It’s a lie.
When I graduated from kindergarten I truly believed Robert Fulghum and what he wrote about everything I needed to know I learned in kindergarten. But, it was a lie. They made me go back to school. Told me there was more that I needed to learn. So, off I went to elementary school. Six years later, I was graduating from elementary school . . . a scholar of all things elementary. I thought I was done . . . but, no, they told me I had to go to junior high . . . told me there was still more to learn.
Off to junior high I went. Three years . . . three more years in the educational system . . . three more years of stuffing my mind with education. At the end of ninth grade . . . ninth grade graduation . . . I realized the end was there; or, so I thought. They told me I had three more years. They told me I had to go to high school.
Reluctantly I made my way to high school. There they opened my mind to even more education . . . rammed that education stuff right into the ol’ brain. For three years they crammed that education in, and then, in my senior year I felt I had reached the apex of all things educational. But, no, I was told . . . there’s more, there’s college. Higher education. Not only do you get more education, you increase your likelihood for better wages. In fact, I was told you really needed to go to college.
After high school I thought there was no way I could learn any more. Shoot, if we are going to be honest, after kindergarten I thought I knew it all. But, I was wrong. Thus it was that I put in my four years in college. Got myself a degree. Then, I found out that if I wanted to really be what I wanted to be--which was a minister--I needed to go to more school. In fact, it was three more years of school . . . three more years of education. Even after three more years of education, I wasn’t done . . . I even went back to college for another degree.
So, to sum it all up . . . I graduated from kindergarten, elementary school, junior and senior high, once with a bachelor degree from college, once from seminary with a master’s degree, and one more time from college with a second master’s degree. That is seven graduations. I am what my oldest granddaughter says is “edumacated.” And, still, I feel lied to.
I feel lied to because education never stops. Even after all those graduations, all those diplomas . . . there is still a lot to learn. Education never ends . . . education is a lifelong journey . . . it never ends until we die.

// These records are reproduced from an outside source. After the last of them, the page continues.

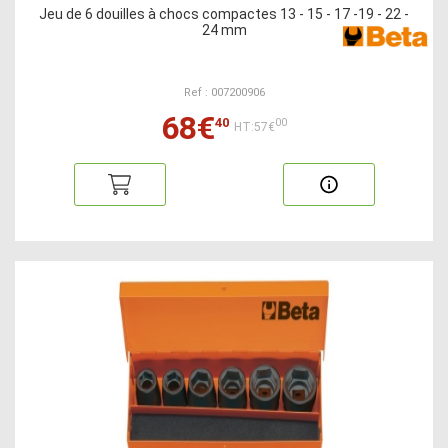
Jeu de 6 douilles à chocs compactes 13 - 15 - 17 -19 - 22 -
24 mm
Ref : 007200906
68€
40
00
HT:57€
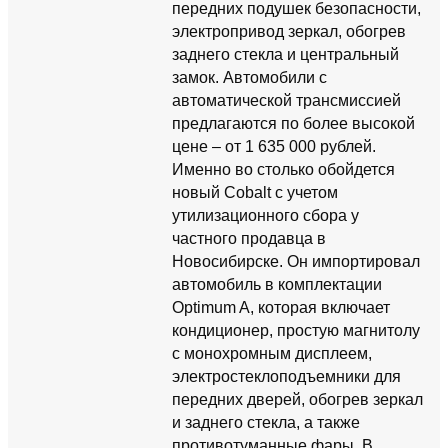
передних подушек безопасности,
электропривод зеркал, обогрев
заднего стекла и центральный
замок. Автомобили с
автоматической трансмиссией
предлагаются по более высокой
цене – от 1 635 000 рублей.
Именно во столько обойдется
новый Cobalt с учетом
утилизационного сбора у
частного продавца в
Новосибирске. Он импортировал
автомобиль в комплектации
Optimum A, которая включает
кондиционер, простую магнитолу
с монохромным дисплеем,
электростеклоподъемники для
передних дверей, обогрев зеркал
и заднего стекла, а также
противотуманные фары. В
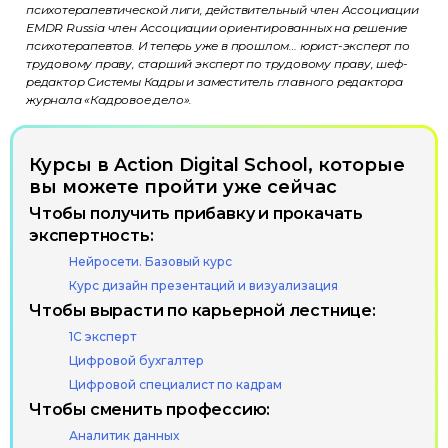
психотерапевтической лиги, действительный член Ассоциации
EMDR Russia член Ассоциации ориентированных на решение
психотерапевтов. И теперь уже в прошлом… юрист-эксперт по
трудовому праву, старший эксперт по трудовому праву, шеф-
редактор Системы Кадры и заместитель главного редактора
журнала «Кадровое дело».
Курсы в Action Digital School, которые
вы можете пройти уже сейчас
Эксперты
Партнёры
Отзывы
Лицензия
Чтобы получить прибавку и прокачать
экспертность:
+7 (495) 788-53-26
Нейросети. Базовый курс
ООО «Актион-Диджитал» г. Москва,
Курс дизайн презентаций и визуализация
1-й Земельный переулок, 1
Чтобы вырасти по карьерной лестнице:
1С эксперт
Цифровой бухгалтер
Цифровой специалист по кадрам
Политика обработки
Чтобы сменить профессию:
персональных данных
Аналитик данных
Использование файлов cookie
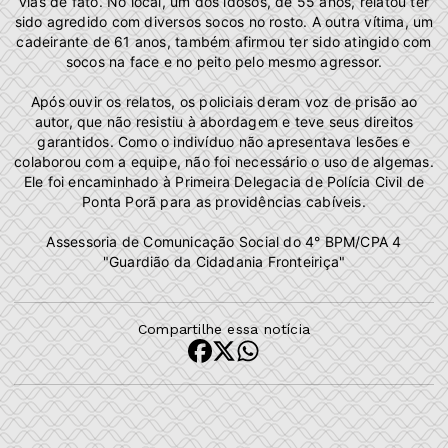
vias de fato. No local, um dos idosos, de 55 anos, relatou ter
sido agredido com diversos socos no rosto. A outra vítima, um
cadeirante de 61 anos, também afirmou ter sido atingido com
socos na face e no peito pelo mesmo agressor.
Após ouvir os relatos, os policiais deram voz de prisão ao
autor, que não resistiu à abordagem e teve seus direitos
garantidos. Como o indivíduo não apresentava lesões e
colaborou com a equipe, não foi necessário o uso de algemas.
Ele foi encaminhado à Primeira Delegacia de Polícia Civil de
Ponta Porã para as providências cabíveis.
Assessoria de Comunicação Social do 4° BPM/CPA 4
"Guardião da Cidadania Fronteiriça"
Compartilhe essa notícia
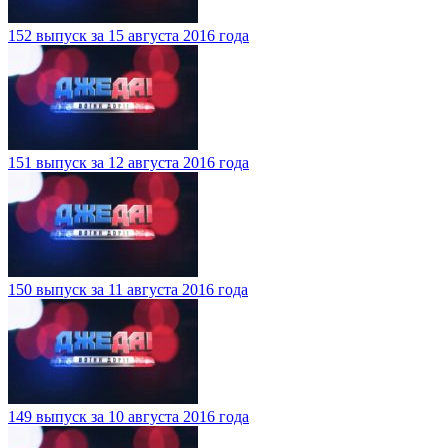
152 выпуск за 15 августа 2016 года
151 выпуск за 12 августа 2016 года
150 выпуск за 11 августа 2016 года
149 выпуск за 10 августа 2016 года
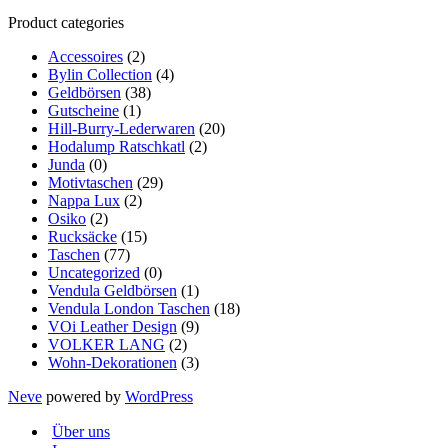
Product categories
Accessoires
(2)
Bylin Collection
(4)
Geldbörsen
(38)
Gutscheine
(1)
Hill-Burry-Lederwaren
(20)
Hodalump Ratschkatl
(2)
Junda
(0)
Motivtaschen
(29)
Nappa Lux
(2)
Osiko
(2)
Rucksäcke
(15)
Taschen
(77)
Uncategorized
(0)
Vendula Geldbörsen
(1)
Vendula London Taschen
(18)
VOi Leather Design
(9)
VOLKER LANG
(2)
Wohn-Dekorationen
(3)
Neve
powered by
WordPress
Über uns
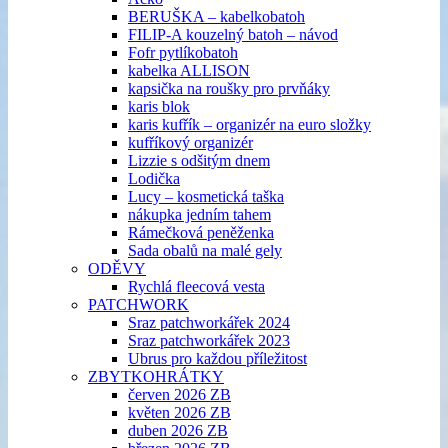
BERUŠKA – kabelkobatoh
FILIP-A kouzelný batoh – návod
Fofr pytlíkobatoh
kabelka ALLISON
kapsička na roušky pro prvňáky
karis blok
karis kufřík – organizér na euro složky
kufříkový organizér
Lizzie s odšitým dnem
Lodička
Lucy – kosmetická taška
nákupka jedním tahem
Rámečková peněženka
Sada obalů na malé gely
ODĚVY
Rychlá fleecová vesta
PATCHWORK
Sraz patchworkářek 2024
Sraz patchworkářek 2023
Ubrus pro každou příležitost
ZBYTKOHRÁTKY
červen 2026 ZB
květen 2026 ZB
duben 2026 ZB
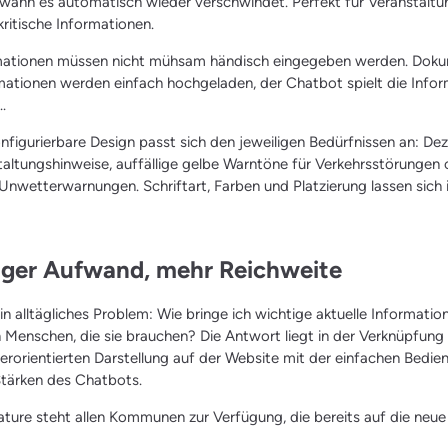
d wann es automatisch wieder verschwindet. Perfekt für Veranstalt
kritische Informationen.
mationen müssen nicht mühsam händisch eingegeben werden. Dok
ormationen werden einfach hochgeladen, der Chatbot spielt die Inf
..
onfigurierbare Design passt sich den jeweiligen Bedürfnissen an: De
taltungshinweise, auffällige gelbe Warntöne für Verkehrsstörungen 
Unwetterwarnungen. Schriftart, Farben und Platzierung lassen sich i
iger Aufwand, mehr Reichweite
in alltägliches Problem: Wie bringe ich wichtige aktuelle Informatio
n Menschen, die sie brauchen? Die Antwort liegt in der Verknüpfung 
erorientierten Darstellung auf der Website mit der einfachen Bedi
tärken des Chatbots.
ature steht allen Kommunen zur Verfügung, die bereits auf die neue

One of my favorite cartoons was of a student sitting at a desk taking a test. The question on the test was, define the word “paradox”. That was the first frame of the cartoon strip . . . the second was the student scratching his head . . . and, the third, was him writing his answer: “Paradox--two of ox.” Any kindergartner would know that! Actually, “paradox” is a statement that is contradictory. The way we talk about and present education is a contradiction . . . learning is a lifetime proposition. It does not end with kindergarten, high school, college, or the most advanced degrees . . . there is always more to learn. I know that now, but through the years . . . well, I felt lied to.
This is the point that the Apostle Paul is attempting to get across to the people in the congregation at the church in Corinth. They might think that they have reached the pinnacle of faith thanks to the teachers that they had, but, Paul knows better. They are mere “children in the Christian faith.” They might think that they have matriculated at the top of their class, but they haven’t even begun to scratch the surface of what it means to be a person of faith.
Paul points out the signs that show that they have not matured in the faith and that they still have a long ways to go. He tells them that they continue to live as people of the world . . . that they are jealous of one another . . . that they continue to argue and bicker . . . no, says Paul, you are not there yet. In fact, he tells them that they are a work in progress, always a work in progress.
And, in the end, the people feel lied to. Think about it . . . give your life over to Jesus and you are save . . . you have hit the heavenly home run and the game is over. After all the holy celebrating, someone asks you if you are ready to grow in the faith. Wait a minute . . . the homerun . . . that won the game, right? Nope . . . there is more. So the people jump into the study of faith and what it means to be a follower of Jesus. They take the classes offered by their teachers . . . Paul, Apollos, Peter, and even Jesus. They learn everything that they are taught, everything their teachers know. They graduate . . . and, then Paul shows up and tells them that they haven’t even begun to understand and life of faith.
I think they felt like I did when I learned that kindergarten wasn’t the end all to education.
That is the paradox . . . especially when it comes to faith and living a life grounded in faith. The reality is that it never stops . . . it is a constantly growing, changing part of who we are as the children of God . . . part of who God created us to be. And, I know that all of you know about this paradox of faith. I know that you have all experienced it. Just when you think that you have it all figured out, God reveals another part of the picture for us to consider. That is the desire of God . . . that each and everyone of us continue to grow in faith and in the faith.
The bottom line is that we are never done when it comes to our education about faith. During my time serving as a pastor of a United Church of Christ congregation, I appreciated their use of the slogan that Gracie Allen--wife of George Burns--is created with: “Never place a period where God has put a comma.” It is our human nature to put periods in the journey of our lives . . . capped off as a milestone . . . as the final piece; but, the truth of the matter is that those periods--those ending points--are nothing more than mere respites in the journey of life . . . a chance for us to catch our breath . . . commas . . . before we continue on with the next leg of the journey.
I know that you understand what I am saying. I have heard many of you tell me that you are not at the same place you were when you first committed your life to Jesus years ago, that you are not in the same place in your faith that you were five, ten, twenty, or even forty years ago. You have grown in your understanding of what it means to love God and in turn, love one another. You know that you have grown deeper and wider in your faith and love for God. You are not the same person who encounter Jesus years ago . . . you have grown deeper in your faith.
Paul wanted the people in the Corinthian congregation to understand that faith in Jesus is not an end product, but a process. A process that takes a lifetime. And, because it is a lifetime process, one must constantly be studying, praying, and considering one’s faith in the light of the time that he or she is living. One must continue to grow.
Now it is true that the call upon each of our lives is to love the Lord with all of our being, and to love our neighbors. Yet, at the same time, the call upon us is to discover completely who we are created by God and how we fit into this world we have been placed in to live. We can never reach the end, but always continue to discover the deeper and more intimate relationship we can have with God, one another, and the world. We can never be complacent in thinking that we are done when it comes to faith. We are never done. That is the paradox of faith . . . we are never done. It might feel like a lie, but the truth is we are never done.
I just wish they had told me this in kindergarten. Amen.
I like a sermon that starts with a good personal story.